To me, the design of the circuit being mesured has
to take care of all of that crap. If it is so
poorly designed that a 10 mV departure from nominal
(that is missed by my innaccurate meter) will keep
it from working, that suggests other problems.
Yes, the home "lab" person wants extreme accuracy
to as many decimal places as he can get. But when does
he ever really need it?



When he needs it he needs it, what can I say? Do I really "need" a new DSO?
Well I've managed to get by all this time without one, so maybe you think I
don't really "need" one. I see it like this though, I don't get allot of
time to tinker anymore. I'd like to spend it more productively. Instead of
fumbling around and trying to devise silly methods to make my existing
equipment do something it wasn't designed to (like going off on a tangent to
build a PIC circuit that will trigger my scope early so I can try to see
some pre-trigger history).


None of this is to argue against having the best
instrumentation you can afford, or references to
check it against, or paying for calibration and so



I don't know if I really agree with that. ;-)

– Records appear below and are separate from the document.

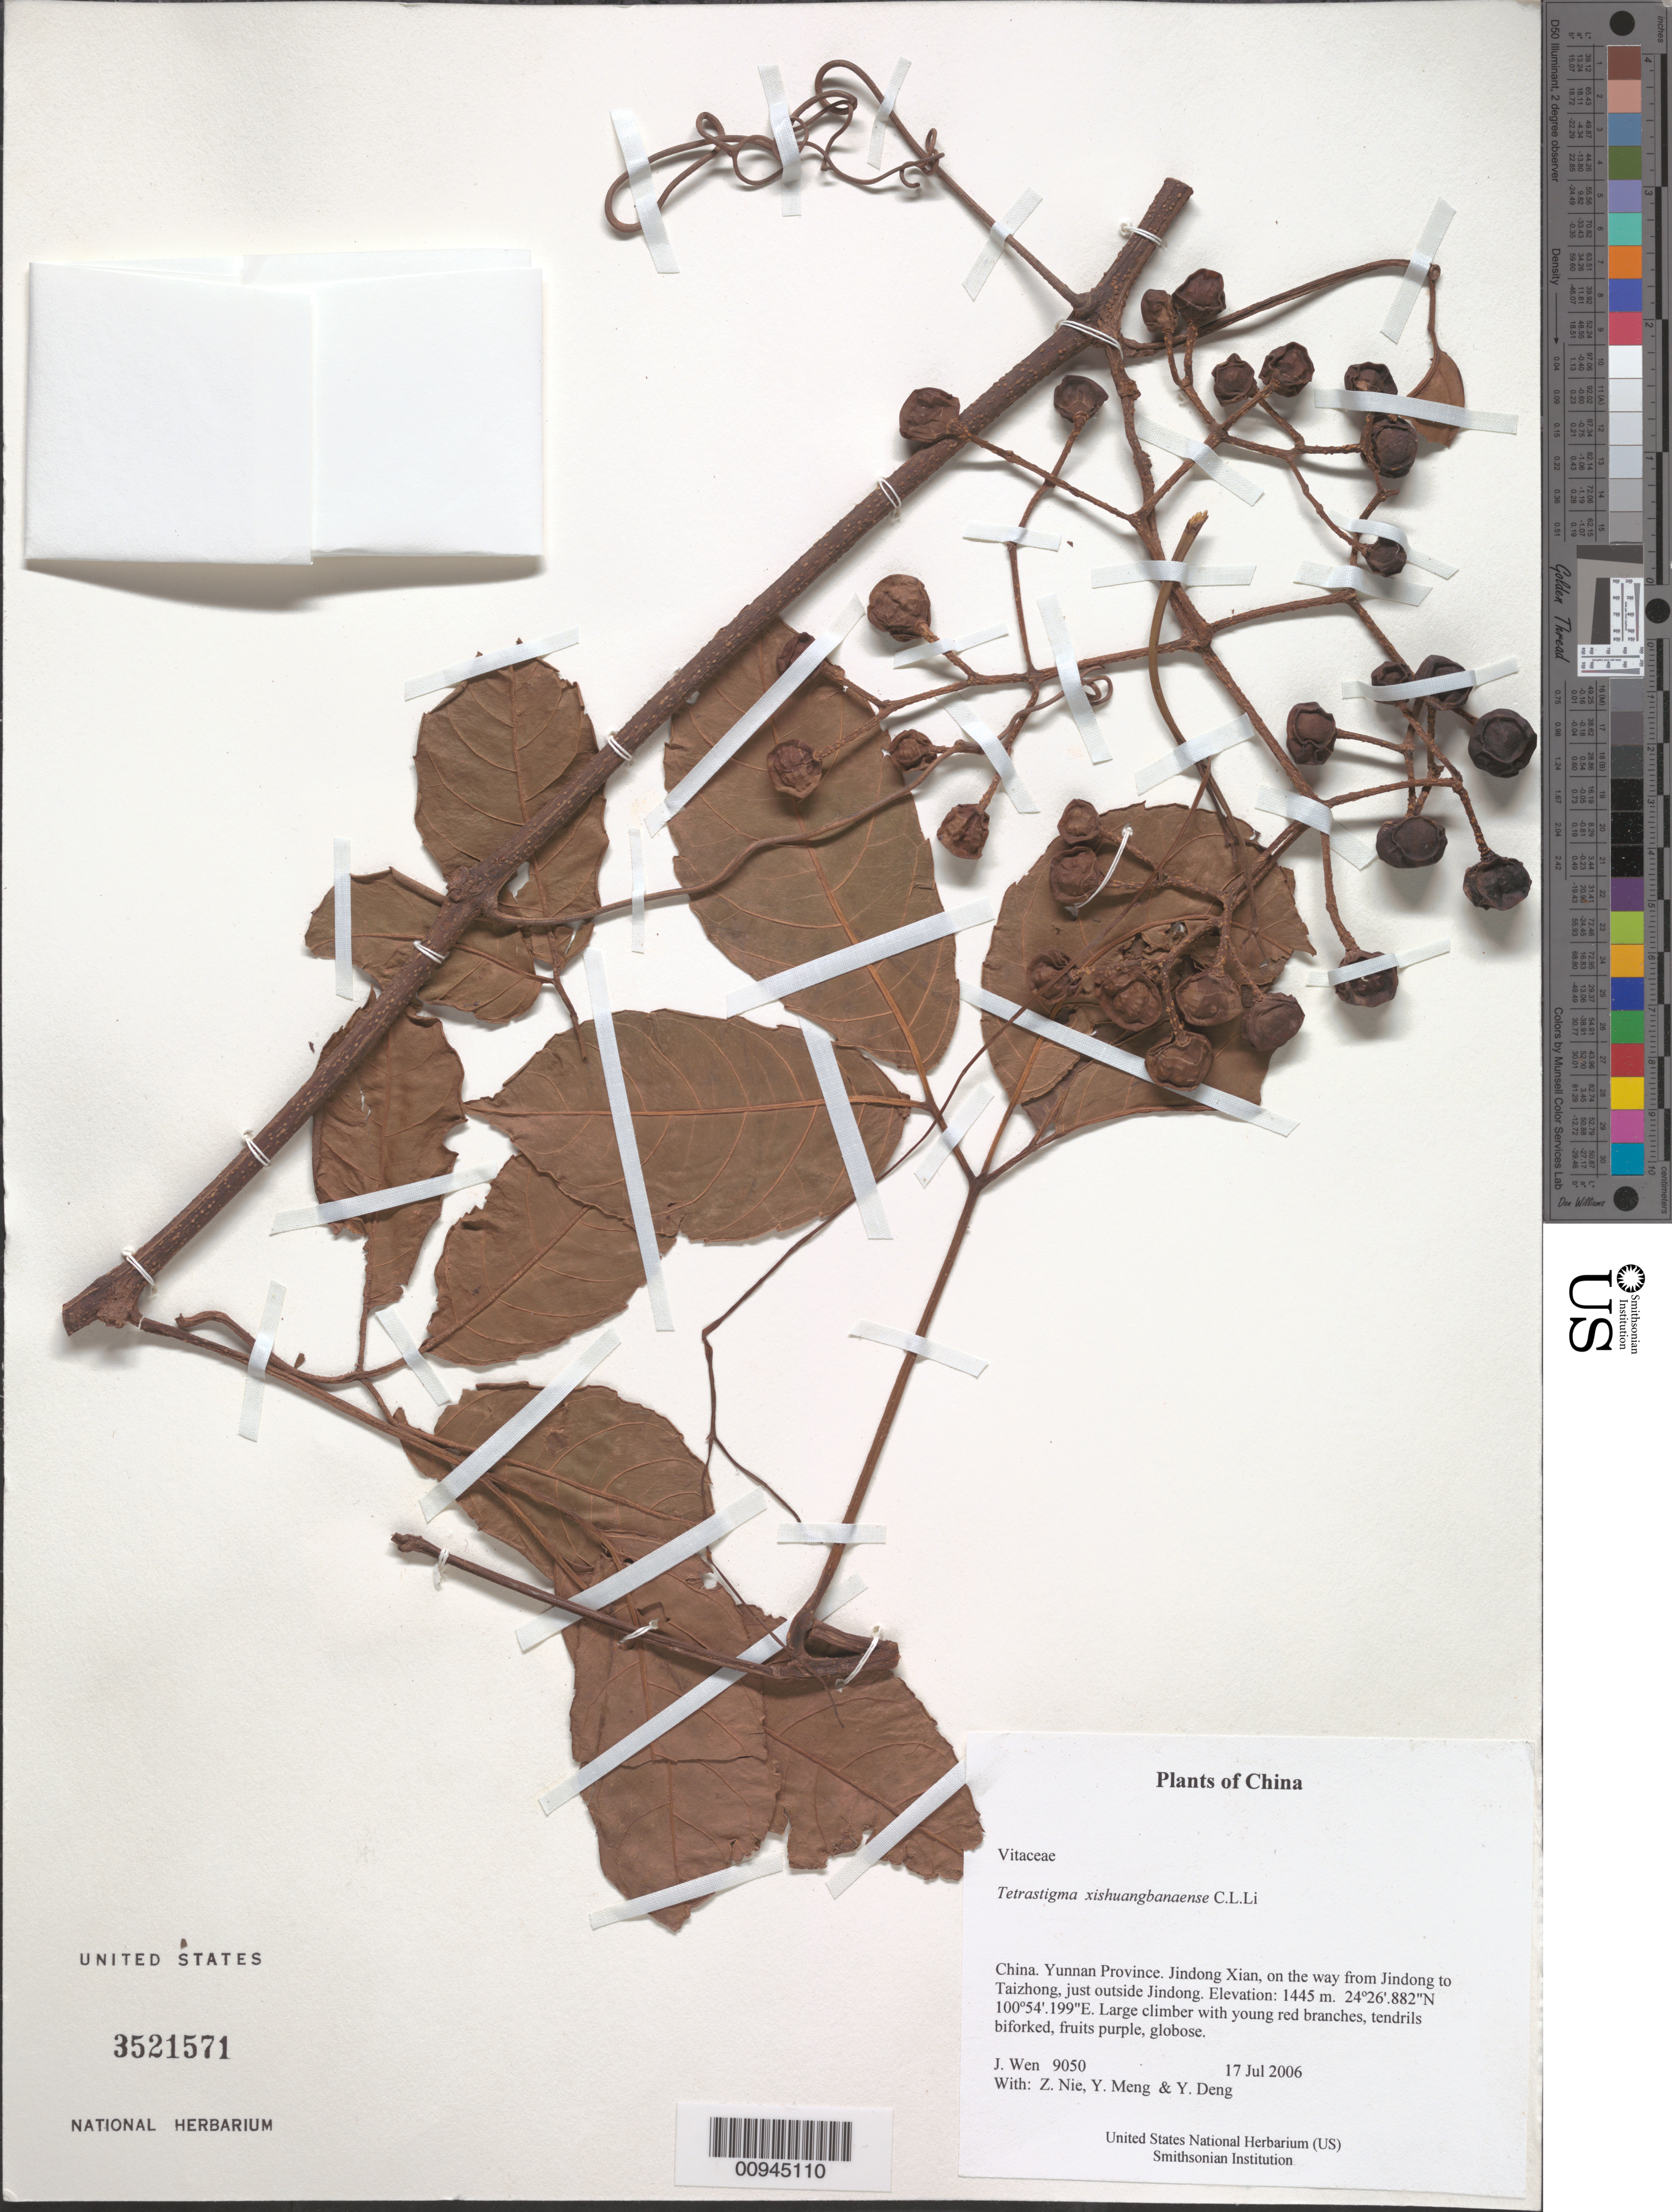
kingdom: Plantae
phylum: Tracheophyta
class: Magnoliopsida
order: Vitales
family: Vitaceae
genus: Tetrastigma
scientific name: Tetrastigma xishuangbannaense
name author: C.L. Li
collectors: J. Wen, Z. Nie, Y. Meng & Y. Deng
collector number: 9050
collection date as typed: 17 Jul 2006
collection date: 2006-07-17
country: China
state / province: Yunnan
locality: Yunnan Province. Jindong Xian, on the way from Jindong to Taizhong, just outside Jindong.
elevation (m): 1445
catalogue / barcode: US 3521571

forth. But for myself, I need a dose of reality
from time to time when I start drooling over some
accuracy specs that I will never need at home. My
bet is that most of us are seduced by that same muse.

Ed




Here is a good "trick" to measure low currents with your DVM.
Make a switchable shunt box with (at least) the following full scale
ranges: 200nA (shunt resistor 1.11 megs), 2uA (shunt resistor 101K),
20uA (shunt resistor 10.0K), 200uA (shunt resistor 1.00K).
Put a twisted pair of leads (red, black) with banana plugs (red,
black) running out of the box via a small grommet, to plug into your DVM
set to the 200mV scale; a pair of (red, black) banana jacks with 0.75
"spacing is mounted on the box for your test leads.
Hint: add to the legend the parallel resistance of the system
(200nA/1M, 2uA/100K, etc) as a reminder of the resistance of this
current meter scheme.
Added hint: the 200MV scale is good for 20nA full scale, just
remember the meter resistance is 10 megs.